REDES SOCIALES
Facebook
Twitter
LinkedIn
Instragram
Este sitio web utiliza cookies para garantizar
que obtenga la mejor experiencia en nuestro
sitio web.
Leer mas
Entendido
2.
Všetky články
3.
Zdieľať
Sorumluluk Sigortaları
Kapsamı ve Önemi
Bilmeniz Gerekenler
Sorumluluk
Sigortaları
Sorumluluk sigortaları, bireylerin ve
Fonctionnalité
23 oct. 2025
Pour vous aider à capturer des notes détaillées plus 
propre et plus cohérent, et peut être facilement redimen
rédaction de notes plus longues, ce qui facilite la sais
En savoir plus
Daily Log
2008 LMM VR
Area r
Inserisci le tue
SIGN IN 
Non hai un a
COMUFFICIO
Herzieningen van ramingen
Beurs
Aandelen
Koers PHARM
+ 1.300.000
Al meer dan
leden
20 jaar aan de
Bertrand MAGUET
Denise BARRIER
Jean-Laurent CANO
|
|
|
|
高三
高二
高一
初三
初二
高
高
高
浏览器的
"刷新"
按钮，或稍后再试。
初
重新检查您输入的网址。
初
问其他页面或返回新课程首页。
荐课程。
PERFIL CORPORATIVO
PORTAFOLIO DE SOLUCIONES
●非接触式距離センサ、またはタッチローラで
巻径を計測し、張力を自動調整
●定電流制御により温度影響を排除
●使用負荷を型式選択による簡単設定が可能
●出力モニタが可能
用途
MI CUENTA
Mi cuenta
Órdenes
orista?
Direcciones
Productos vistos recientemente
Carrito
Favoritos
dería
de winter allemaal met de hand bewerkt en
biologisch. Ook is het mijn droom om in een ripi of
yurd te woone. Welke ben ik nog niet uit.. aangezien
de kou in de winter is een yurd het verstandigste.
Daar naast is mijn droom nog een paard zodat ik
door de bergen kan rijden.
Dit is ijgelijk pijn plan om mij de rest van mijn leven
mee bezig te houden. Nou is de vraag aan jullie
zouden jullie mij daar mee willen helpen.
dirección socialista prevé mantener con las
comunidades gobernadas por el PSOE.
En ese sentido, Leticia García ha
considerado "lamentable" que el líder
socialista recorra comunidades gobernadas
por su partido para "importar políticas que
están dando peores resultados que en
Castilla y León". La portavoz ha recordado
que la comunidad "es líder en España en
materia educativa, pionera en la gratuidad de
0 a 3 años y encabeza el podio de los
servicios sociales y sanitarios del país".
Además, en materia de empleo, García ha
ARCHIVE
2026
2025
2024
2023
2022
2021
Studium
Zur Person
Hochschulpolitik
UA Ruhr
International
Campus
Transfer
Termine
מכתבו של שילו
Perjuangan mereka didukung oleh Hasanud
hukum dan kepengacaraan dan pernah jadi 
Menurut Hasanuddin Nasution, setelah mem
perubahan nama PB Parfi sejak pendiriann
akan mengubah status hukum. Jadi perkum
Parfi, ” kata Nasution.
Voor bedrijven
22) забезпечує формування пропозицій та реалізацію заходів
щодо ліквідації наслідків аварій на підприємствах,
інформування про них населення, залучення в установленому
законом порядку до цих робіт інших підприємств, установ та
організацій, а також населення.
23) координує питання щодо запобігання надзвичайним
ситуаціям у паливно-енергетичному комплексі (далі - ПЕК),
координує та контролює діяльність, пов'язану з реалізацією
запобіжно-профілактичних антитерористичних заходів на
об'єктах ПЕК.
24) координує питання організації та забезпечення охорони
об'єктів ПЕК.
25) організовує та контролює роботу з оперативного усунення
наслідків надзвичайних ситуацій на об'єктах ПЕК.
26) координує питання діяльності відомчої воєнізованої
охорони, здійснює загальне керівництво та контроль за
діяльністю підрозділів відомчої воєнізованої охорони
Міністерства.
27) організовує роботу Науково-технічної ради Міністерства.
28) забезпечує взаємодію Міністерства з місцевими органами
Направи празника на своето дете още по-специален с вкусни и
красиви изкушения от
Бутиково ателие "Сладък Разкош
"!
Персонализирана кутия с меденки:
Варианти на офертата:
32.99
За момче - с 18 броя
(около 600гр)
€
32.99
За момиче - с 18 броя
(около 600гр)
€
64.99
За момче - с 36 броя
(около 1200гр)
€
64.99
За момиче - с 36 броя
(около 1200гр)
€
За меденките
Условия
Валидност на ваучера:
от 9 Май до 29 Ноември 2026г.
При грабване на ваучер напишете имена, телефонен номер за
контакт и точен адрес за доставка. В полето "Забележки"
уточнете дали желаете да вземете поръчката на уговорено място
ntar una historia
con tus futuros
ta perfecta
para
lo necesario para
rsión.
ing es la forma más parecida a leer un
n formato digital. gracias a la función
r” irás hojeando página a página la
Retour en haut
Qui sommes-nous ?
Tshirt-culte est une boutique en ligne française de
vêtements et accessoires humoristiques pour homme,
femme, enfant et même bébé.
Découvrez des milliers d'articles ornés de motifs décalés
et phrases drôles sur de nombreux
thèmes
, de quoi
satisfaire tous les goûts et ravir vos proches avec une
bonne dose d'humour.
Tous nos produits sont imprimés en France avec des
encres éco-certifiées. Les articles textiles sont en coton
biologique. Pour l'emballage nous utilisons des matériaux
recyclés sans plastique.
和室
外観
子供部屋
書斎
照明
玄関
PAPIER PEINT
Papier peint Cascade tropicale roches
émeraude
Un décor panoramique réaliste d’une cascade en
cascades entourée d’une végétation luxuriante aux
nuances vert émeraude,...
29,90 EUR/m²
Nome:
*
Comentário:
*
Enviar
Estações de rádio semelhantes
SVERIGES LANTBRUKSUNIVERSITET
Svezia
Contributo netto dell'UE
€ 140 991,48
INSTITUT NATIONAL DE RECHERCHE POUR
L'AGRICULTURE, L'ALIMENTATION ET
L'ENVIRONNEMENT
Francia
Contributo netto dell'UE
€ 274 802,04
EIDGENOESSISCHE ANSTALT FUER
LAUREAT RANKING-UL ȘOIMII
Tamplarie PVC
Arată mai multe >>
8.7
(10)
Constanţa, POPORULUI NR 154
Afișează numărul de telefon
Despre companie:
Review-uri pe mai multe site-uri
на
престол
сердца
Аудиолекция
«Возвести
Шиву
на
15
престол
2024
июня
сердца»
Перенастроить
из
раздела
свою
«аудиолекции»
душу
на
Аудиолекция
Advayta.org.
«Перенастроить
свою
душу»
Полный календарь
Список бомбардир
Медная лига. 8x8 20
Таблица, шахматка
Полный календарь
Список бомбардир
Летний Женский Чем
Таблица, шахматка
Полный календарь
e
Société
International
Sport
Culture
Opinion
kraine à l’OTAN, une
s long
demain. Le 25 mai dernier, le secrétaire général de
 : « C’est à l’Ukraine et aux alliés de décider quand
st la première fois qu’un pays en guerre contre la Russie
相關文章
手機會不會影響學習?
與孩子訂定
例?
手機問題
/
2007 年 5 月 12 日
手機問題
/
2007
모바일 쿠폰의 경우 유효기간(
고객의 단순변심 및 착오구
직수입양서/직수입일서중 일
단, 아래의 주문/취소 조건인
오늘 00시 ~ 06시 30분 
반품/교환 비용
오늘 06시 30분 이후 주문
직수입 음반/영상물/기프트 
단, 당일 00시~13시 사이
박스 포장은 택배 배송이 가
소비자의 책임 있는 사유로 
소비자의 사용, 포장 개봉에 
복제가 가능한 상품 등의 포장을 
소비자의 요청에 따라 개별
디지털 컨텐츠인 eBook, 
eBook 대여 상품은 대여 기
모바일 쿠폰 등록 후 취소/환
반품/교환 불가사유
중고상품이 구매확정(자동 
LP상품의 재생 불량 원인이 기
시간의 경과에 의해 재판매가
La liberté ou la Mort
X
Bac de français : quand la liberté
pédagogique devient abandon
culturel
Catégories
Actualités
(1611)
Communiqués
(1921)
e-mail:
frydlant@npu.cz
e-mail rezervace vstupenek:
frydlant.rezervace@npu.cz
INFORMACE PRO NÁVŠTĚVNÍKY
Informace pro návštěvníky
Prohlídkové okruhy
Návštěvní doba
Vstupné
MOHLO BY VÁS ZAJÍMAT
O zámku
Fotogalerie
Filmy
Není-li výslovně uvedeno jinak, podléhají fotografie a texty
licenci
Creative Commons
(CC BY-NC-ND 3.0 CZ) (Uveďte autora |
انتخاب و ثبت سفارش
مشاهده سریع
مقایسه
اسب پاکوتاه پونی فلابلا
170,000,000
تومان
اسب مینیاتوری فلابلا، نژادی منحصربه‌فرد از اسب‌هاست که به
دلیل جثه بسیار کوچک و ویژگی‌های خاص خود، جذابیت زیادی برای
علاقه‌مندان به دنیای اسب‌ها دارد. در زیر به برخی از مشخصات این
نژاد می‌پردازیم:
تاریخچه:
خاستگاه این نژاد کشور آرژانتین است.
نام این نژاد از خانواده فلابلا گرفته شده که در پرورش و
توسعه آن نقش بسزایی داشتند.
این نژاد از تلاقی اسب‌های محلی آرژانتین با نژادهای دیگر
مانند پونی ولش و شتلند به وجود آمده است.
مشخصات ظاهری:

────

What is required:
Write out the records word for word, starting with their first line and going on through the line that contains "hukum dan kepengacaraan dan pernah jadi".

Solved problem:
REDES SOCIALES
Facebook
Twitter
LinkedIn
Instragram
Este sitio web utiliza cookies para garantizar
que obtenga la mejor experiencia en nuestro
sitio web.
Leer mas
Entendido
2.
Všetky články
3.
Zdieľať
Sorumluluk Sigortaları
Kapsamı ve Önemi
Bilmeniz Gerekenler
Sorumluluk
Sigortaları
Sorumluluk sigortaları, bireylerin ve
Fonctionnalité
23 oct. 2025
Pour vous aider à capturer des notes détaillées plus 
propre et plus cohérent, et peut être facilement redimen
rédaction de notes plus longues, ce qui facilite la sais
En savoir plus
Daily Log
2008 LMM VR
Area r
Inserisci le tue
SIGN IN 
Non hai un a
COMUFFICIO
Herzieningen van ramingen
Beurs
Aandelen
Koers PHARM
+ 1.300.000
Al meer dan
leden
20 jaar aan de
Bertrand MAGUET
Denise BARRIER
Jean-Laurent CANO
|
|
|
|
高三
高二
高一
初三
初二
高
高
高
浏览器的
"刷新"
按钮，或稍后再试。
初
重新检查您输入的网址。
初
问其他页面或返回新课程首页。
荐课程。
PERFIL CORPORATIVO
PORTAFOLIO DE SOLUCIONES
●非接触式距離センサ、またはタッチローラで
巻径を計測し、張力を自動調整
●定電流制御により温度影響を排除
●使用負荷を型式選択による簡単設定が可能
●出力モニタが可能
用途
MI CUENTA
Mi cuenta
Órdenes
orista?
Direcciones
Productos vistos recientemente
Carrito
Favoritos
dería
de winter allemaal met de hand bewerkt en
biologisch. Ook is het mijn droom om in een ripi of
yurd te woone. Welke ben ik nog niet uit.. aangezien
de kou in de winter is een yurd het verstandigste.
Daar naast is mijn droom nog een paard zodat ik
door de bergen kan rijden.
Dit is ijgelijk pijn plan om mij de rest van mijn leven
mee bezig te houden. Nou is de vraag aan jullie
zouden jullie mij daar mee willen helpen.
dirección socialista prevé mantener con las
comunidades gobernadas por el PSOE.
En ese sentido, Leticia García ha
considerado "lamentable" que el líder
socialista recorra comunidades gobernadas
por su partido para "importar políticas que
están dando peores resultados que en
Castilla y León". La portavoz ha recordado
que la comunidad "es líder en España en
materia educativa, pionera en la gratuidad de
0 a 3 años y encabeza el podio de los
servicios sociales y sanitarios del país".
Además, en materia de empleo, García ha
ARCHIVE
2026
2025
2024
2023
2022
2021
Studium
Zur Person
Hochschulpolitik
UA Ruhr
International
Campus
Transfer
Termine
מכתבו של שילו
Perjuangan mereka didukung oleh Hasanud
hukum dan kepengacaraan dan pernah jadi 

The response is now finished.